_REQUEST_
In the lines of text for all the items below, swap "Podpisy / 7 dní" for "Podpisy / 30 dní" and leave everything else unchanged.

_INPUT MATERIAL_

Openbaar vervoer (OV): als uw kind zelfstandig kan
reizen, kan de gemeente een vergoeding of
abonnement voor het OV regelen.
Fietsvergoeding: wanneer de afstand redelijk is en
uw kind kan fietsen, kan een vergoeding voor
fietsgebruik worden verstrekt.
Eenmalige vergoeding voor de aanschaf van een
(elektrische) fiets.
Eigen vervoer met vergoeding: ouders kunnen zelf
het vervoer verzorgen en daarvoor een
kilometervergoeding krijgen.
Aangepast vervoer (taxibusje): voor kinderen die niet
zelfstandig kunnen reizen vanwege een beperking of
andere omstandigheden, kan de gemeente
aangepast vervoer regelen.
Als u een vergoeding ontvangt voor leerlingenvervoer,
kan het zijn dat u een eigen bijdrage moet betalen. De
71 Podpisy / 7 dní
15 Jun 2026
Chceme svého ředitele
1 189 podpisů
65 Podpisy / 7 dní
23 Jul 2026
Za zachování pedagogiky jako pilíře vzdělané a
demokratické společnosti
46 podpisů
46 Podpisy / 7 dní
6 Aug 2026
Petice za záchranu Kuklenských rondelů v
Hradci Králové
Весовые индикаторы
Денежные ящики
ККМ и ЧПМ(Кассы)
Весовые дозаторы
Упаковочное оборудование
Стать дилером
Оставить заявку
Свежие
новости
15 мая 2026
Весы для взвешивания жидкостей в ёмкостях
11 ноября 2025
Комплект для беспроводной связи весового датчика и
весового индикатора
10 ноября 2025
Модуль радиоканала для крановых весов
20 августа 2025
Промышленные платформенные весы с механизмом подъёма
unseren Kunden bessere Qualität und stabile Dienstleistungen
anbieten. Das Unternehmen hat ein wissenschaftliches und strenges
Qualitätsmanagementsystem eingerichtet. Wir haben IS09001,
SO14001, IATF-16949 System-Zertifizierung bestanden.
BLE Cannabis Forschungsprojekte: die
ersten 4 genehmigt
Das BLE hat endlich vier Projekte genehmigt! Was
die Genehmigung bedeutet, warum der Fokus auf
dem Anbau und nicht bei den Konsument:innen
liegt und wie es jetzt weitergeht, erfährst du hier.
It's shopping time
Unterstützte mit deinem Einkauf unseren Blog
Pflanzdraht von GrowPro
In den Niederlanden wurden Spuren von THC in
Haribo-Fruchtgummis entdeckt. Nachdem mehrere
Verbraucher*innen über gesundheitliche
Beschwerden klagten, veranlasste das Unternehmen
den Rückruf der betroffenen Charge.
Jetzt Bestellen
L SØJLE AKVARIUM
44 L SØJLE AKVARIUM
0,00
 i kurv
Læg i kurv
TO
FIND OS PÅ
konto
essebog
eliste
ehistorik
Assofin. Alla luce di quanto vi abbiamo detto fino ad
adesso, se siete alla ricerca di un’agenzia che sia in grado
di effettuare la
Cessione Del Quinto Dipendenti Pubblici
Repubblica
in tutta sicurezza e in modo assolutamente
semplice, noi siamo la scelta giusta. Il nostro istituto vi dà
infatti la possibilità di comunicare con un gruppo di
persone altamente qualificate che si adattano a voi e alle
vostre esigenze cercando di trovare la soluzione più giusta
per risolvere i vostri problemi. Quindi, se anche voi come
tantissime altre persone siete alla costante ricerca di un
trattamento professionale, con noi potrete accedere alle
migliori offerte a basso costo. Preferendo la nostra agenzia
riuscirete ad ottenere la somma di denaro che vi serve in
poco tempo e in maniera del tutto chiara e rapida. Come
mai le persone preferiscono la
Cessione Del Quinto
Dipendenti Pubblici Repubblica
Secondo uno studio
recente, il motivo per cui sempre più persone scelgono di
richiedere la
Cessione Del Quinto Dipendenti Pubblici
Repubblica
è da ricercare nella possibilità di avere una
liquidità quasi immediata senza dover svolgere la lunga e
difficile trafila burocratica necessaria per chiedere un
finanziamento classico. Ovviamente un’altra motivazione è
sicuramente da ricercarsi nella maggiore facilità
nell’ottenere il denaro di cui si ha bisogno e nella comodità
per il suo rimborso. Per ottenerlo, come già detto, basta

_EXERCISE SOLUTION_
Openbaar vervoer (OV): als uw kind zelfstandig kan
reizen, kan de gemeente een vergoeding of
abonnement voor het OV regelen.
Fietsvergoeding: wanneer de afstand redelijk is en
uw kind kan fietsen, kan een vergoeding voor
fietsgebruik worden verstrekt.
Eenmalige vergoeding voor de aanschaf van een
(elektrische) fiets.
Eigen vervoer met vergoeding: ouders kunnen zelf
het vervoer verzorgen en daarvoor een
kilometervergoeding krijgen.
Aangepast vervoer (taxibusje): voor kinderen die niet
zelfstandig kunnen reizen vanwege een beperking of
andere omstandigheden, kan de gemeente
aangepast vervoer regelen.
Als u een vergoeding ontvangt voor leerlingenvervoer,
kan het zijn dat u een eigen bijdrage moet betalen. De
71 Podpisy / 30 dní
15 Jun 2026
Chceme svého ředitele
1 189 podpisů
65 Podpisy / 30 dní
23 Jul 2026
Za zachování pedagogiky jako pilíře vzdělané a
demokratické společnosti
46 podpisů
46 Podpisy / 30 dní
6 Aug 2026
Petice za záchranu Kuklenských rondelů v
Hradci Králové
Весовые индикаторы
Денежные ящики
ККМ и ЧПМ(Кассы)
Весовые дозаторы
Упаковочное оборудование
Стать дилером
Оставить заявку
Свежие
новости
15 мая 2026
Весы для взвешивания жидкостей в ёмкостях
11 ноября 2025
Комплект для беспроводной связи весового датчика и
весового индикатора
10 ноября 2025
Модуль радиоканала для крановых весов
20 августа 2025
Промышленные платформенные весы с механизмом подъёма
unseren Kunden bessere Qualität und stabile Dienstleistungen
anbieten. Das Unternehmen hat ein wissenschaftliches und strenges
Qualitätsmanagementsystem eingerichtet. Wir haben IS09001,
SO14001, IATF-16949 System-Zertifizierung bestanden.
BLE Cannabis Forschungsprojekte: die
ersten 4 genehmigt
Das BLE hat endlich vier Projekte genehmigt! Was
die Genehmigung bedeutet, warum der Fokus auf
dem Anbau und nicht bei den Konsument:innen
liegt und wie es jetzt weitergeht, erfährst du hier.
It's shopping time
Unterstützte mit deinem Einkauf unseren Blog
Pflanzdraht von GrowPro
In den Niederlanden wurden Spuren von THC in
Haribo-Fruchtgummis entdeckt. Nachdem mehrere
Verbraucher*innen über gesundheitliche
Beschwerden klagten, veranlasste das Unternehmen
den Rückruf der betroffenen Charge.
Jetzt Bestellen
L SØJLE AKVARIUM
44 L SØJLE AKVARIUM
0,00
 i kurv
Læg i kurv
TO
FIND OS PÅ
konto
essebog
eliste
ehistorik
Assofin. Alla luce di quanto vi abbiamo detto fino ad
adesso, se siete alla ricerca di un’agenzia che sia in grado
di effettuare la
Cessione Del Quinto Dipendenti Pubblici
Repubblica
in tutta sicurezza e in modo assolutamente
semplice, noi siamo la scelta giusta. Il nostro istituto vi dà
infatti la possibilità di comunicare con un gruppo di
persone altamente qualificate che si adattano a voi e alle
vostre esigenze cercando di trovare la soluzione più giusta
per risolvere i vostri problemi. Quindi, se anche voi come
tantissime altre persone siete alla costante ricerca di un
trattamento professionale, con noi potrete accedere alle
migliori offerte a basso costo. Preferendo la nostra agenzia
riuscirete ad ottenere la somma di denaro che vi serve in
poco tempo e in maniera del tutto chiara e rapida. Come
mai le persone preferiscono la
Cessione Del Quinto
Dipendenti Pubblici Repubblica
Secondo uno studio
recente, il motivo per cui sempre più persone scelgono di
richiedere la
Cessione Del Quinto Dipendenti Pubblici
Repubblica
è da ricercare nella possibilità di avere una
liquidità quasi immediata senza dover svolgere la lunga e
difficile trafila burocratica necessaria per chiedere un
finanziamento classico. Ovviamente un’altra motivazione è
sicuramente da ricercarsi nella maggiore facilità
nell’ottenere il denaro di cui si ha bisogno e nella comodità
per il suo rimborso. Per ottenerlo, come già detto, basta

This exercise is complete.